**Task description**
Copy the records word for word, from their first line through the line containing "serve as the", including both of those lines and nothing after the second.

BEGIN

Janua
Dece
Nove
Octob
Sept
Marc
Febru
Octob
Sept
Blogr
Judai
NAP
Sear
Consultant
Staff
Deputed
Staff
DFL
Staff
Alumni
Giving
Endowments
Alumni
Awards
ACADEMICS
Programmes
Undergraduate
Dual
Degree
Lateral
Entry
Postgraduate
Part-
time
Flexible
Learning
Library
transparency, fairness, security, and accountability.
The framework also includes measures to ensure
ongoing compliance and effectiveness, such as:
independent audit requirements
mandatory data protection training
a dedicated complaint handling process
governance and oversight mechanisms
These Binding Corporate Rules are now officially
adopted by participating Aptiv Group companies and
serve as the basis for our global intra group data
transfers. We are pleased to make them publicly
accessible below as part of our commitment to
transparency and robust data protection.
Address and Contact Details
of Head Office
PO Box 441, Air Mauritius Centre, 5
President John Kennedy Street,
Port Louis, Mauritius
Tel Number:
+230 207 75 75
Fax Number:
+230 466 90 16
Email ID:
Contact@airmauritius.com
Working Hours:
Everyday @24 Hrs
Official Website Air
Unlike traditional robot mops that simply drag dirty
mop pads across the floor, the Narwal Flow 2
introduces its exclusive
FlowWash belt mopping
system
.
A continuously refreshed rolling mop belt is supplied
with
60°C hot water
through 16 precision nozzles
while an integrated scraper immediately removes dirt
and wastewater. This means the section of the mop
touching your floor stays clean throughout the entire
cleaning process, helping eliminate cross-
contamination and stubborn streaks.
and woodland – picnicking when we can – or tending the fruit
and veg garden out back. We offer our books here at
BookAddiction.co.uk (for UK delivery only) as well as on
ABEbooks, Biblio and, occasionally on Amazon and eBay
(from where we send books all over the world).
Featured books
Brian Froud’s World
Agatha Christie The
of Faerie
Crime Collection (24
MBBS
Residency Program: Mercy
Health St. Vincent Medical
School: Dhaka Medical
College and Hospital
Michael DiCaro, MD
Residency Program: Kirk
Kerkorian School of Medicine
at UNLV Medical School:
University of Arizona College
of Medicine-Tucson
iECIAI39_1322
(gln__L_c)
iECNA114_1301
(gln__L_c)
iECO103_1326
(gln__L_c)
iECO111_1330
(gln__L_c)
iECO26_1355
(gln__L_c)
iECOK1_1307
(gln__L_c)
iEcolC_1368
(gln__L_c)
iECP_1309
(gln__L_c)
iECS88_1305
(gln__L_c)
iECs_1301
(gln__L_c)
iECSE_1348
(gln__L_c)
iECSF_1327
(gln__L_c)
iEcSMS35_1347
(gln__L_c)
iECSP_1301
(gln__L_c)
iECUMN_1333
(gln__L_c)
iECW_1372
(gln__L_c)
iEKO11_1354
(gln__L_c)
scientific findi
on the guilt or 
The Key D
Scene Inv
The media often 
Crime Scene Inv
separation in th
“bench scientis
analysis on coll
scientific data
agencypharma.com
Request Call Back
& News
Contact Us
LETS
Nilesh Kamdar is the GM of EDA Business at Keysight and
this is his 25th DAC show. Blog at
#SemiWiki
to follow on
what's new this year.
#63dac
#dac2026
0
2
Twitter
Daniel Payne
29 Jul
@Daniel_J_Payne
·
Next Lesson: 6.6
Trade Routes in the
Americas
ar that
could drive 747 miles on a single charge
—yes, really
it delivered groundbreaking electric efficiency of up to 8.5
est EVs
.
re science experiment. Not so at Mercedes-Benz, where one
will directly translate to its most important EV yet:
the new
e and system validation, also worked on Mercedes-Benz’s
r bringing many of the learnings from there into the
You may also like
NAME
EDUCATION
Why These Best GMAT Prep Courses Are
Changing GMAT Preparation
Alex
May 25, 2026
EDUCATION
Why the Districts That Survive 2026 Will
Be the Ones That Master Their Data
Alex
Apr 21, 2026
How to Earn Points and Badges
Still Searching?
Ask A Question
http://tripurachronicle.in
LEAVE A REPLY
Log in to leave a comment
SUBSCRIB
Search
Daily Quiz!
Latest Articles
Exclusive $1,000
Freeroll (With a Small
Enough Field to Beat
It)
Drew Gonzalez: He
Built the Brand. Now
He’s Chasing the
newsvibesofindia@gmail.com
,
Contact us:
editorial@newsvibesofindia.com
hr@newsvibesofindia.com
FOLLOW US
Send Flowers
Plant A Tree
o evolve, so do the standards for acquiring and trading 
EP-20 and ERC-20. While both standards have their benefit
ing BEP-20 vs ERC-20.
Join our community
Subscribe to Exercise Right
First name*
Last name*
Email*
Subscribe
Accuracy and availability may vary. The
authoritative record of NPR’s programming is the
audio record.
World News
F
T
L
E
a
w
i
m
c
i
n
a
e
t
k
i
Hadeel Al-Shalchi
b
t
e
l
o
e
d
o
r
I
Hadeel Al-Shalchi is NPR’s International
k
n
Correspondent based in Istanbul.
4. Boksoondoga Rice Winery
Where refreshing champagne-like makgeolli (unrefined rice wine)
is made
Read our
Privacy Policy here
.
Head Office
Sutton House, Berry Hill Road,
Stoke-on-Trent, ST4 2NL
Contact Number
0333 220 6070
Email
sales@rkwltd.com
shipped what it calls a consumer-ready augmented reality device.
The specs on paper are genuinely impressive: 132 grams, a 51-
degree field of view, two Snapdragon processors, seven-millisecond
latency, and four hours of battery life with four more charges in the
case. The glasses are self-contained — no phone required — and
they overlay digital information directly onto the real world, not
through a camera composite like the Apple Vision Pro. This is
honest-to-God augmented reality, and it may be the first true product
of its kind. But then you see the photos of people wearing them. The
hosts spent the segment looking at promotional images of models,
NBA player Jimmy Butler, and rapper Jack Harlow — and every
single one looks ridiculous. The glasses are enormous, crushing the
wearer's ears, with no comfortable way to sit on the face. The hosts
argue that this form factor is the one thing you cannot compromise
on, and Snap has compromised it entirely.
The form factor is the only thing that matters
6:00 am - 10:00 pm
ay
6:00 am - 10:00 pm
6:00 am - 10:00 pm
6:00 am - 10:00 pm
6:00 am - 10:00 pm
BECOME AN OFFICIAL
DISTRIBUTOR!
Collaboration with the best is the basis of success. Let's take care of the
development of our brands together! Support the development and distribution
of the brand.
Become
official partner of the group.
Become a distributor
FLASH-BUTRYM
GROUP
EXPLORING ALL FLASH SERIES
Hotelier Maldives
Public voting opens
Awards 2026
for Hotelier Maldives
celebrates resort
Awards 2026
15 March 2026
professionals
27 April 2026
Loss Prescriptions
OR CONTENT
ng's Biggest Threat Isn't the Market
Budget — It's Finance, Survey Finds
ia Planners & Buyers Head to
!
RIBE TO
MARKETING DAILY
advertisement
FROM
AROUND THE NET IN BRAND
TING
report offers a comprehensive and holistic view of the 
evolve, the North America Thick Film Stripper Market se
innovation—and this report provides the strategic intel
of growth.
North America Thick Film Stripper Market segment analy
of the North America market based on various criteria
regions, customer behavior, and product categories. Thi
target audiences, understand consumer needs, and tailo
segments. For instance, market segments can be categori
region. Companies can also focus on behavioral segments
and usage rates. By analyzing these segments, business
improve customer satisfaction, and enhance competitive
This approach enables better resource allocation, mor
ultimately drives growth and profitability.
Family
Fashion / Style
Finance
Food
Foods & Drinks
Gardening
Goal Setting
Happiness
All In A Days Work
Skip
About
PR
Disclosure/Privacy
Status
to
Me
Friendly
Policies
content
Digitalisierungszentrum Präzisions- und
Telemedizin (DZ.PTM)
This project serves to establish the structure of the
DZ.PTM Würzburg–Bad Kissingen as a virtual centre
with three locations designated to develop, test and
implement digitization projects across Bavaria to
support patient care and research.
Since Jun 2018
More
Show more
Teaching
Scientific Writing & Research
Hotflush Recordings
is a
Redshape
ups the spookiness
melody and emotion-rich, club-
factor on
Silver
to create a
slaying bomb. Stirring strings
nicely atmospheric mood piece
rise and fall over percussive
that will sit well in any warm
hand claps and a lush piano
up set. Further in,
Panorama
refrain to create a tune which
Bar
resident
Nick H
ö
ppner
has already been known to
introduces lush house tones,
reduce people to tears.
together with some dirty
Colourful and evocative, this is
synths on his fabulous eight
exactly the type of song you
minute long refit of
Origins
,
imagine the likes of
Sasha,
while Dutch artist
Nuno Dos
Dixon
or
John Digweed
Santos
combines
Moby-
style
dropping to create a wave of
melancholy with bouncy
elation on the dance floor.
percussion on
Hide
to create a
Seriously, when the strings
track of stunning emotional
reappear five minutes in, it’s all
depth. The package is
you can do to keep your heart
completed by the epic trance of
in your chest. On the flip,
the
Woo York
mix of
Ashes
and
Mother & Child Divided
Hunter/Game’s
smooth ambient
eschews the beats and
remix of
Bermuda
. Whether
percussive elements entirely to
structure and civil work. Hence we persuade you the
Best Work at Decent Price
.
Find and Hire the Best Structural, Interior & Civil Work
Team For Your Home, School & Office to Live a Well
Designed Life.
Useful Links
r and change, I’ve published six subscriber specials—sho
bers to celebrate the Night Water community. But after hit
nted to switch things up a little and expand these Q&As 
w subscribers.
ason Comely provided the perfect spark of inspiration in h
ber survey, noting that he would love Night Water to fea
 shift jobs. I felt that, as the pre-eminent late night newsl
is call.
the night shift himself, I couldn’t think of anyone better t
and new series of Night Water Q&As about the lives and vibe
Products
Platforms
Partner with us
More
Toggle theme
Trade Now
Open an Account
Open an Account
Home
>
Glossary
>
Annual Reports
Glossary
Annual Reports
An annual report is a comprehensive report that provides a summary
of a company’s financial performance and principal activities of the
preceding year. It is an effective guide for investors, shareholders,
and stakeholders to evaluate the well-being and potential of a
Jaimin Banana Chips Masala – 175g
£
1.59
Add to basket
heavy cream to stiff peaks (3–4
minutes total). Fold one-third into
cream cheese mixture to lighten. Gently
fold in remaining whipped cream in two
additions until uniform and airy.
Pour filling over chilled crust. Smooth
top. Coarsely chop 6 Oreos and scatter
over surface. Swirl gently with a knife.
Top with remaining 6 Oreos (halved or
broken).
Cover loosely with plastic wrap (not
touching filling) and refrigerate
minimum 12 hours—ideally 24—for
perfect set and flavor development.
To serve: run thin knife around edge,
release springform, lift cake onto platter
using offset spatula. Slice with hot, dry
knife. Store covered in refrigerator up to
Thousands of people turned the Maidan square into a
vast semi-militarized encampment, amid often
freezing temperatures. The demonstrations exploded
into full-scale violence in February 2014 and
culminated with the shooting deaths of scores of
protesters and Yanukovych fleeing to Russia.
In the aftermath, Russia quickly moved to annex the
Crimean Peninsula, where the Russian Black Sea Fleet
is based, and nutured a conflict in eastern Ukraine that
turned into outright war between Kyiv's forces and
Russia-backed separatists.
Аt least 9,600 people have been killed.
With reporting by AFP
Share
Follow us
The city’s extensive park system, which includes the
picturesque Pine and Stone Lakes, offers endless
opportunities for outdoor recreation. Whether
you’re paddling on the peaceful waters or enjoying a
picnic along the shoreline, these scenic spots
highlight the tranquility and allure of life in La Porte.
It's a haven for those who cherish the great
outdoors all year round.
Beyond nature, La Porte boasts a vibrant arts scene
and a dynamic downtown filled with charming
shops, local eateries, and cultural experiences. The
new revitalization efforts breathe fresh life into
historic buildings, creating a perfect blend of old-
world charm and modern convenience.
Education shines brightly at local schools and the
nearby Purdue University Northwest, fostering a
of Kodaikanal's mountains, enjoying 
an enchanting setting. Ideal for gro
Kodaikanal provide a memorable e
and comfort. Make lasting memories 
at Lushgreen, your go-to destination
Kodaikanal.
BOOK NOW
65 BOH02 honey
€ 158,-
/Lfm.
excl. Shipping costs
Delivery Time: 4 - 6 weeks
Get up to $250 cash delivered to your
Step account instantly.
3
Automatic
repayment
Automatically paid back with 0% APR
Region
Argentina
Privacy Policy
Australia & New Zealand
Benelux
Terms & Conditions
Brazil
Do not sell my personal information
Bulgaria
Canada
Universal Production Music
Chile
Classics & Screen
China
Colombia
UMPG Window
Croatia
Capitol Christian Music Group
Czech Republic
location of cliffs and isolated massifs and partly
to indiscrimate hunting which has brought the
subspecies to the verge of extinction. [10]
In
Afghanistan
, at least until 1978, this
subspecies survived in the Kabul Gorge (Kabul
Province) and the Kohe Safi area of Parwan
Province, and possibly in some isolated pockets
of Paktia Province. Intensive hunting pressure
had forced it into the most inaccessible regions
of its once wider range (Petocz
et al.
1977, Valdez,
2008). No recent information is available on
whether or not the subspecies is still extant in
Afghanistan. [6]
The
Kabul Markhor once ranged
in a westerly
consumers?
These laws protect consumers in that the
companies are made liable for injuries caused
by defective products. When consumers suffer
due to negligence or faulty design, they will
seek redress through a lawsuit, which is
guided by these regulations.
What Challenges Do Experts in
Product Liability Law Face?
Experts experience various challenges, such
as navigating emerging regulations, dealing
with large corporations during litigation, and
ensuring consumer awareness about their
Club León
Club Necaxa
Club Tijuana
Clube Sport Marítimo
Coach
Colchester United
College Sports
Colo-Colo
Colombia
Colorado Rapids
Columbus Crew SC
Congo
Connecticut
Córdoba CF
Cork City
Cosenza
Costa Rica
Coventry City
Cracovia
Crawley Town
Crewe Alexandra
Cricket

END

**Completed exercise**
Janua
Dece
Nove
Octob
Sept
Marc
Febru
Octob
Sept
Blogr
Judai
NAP
Sear
Consultant
Staff
Deputed
Staff
DFL
Staff
Alumni
Giving
Endowments
Alumni
Awards
ACADEMICS
Programmes
Undergraduate
Dual
Degree
Lateral
Entry
Postgraduate
Part-
time
Flexible
Learning
Library
transparency, fairness, security, and accountability.
The framework also includes measures to ensure
ongoing compliance and effectiveness, such as:
independent audit requirements
mandatory data protection training
a dedicated complaint handling process
governance and oversight mechanisms
These Binding Corporate Rules are now officially
adopted by participating Aptiv Group companies and
serve as the basis for our global intra group data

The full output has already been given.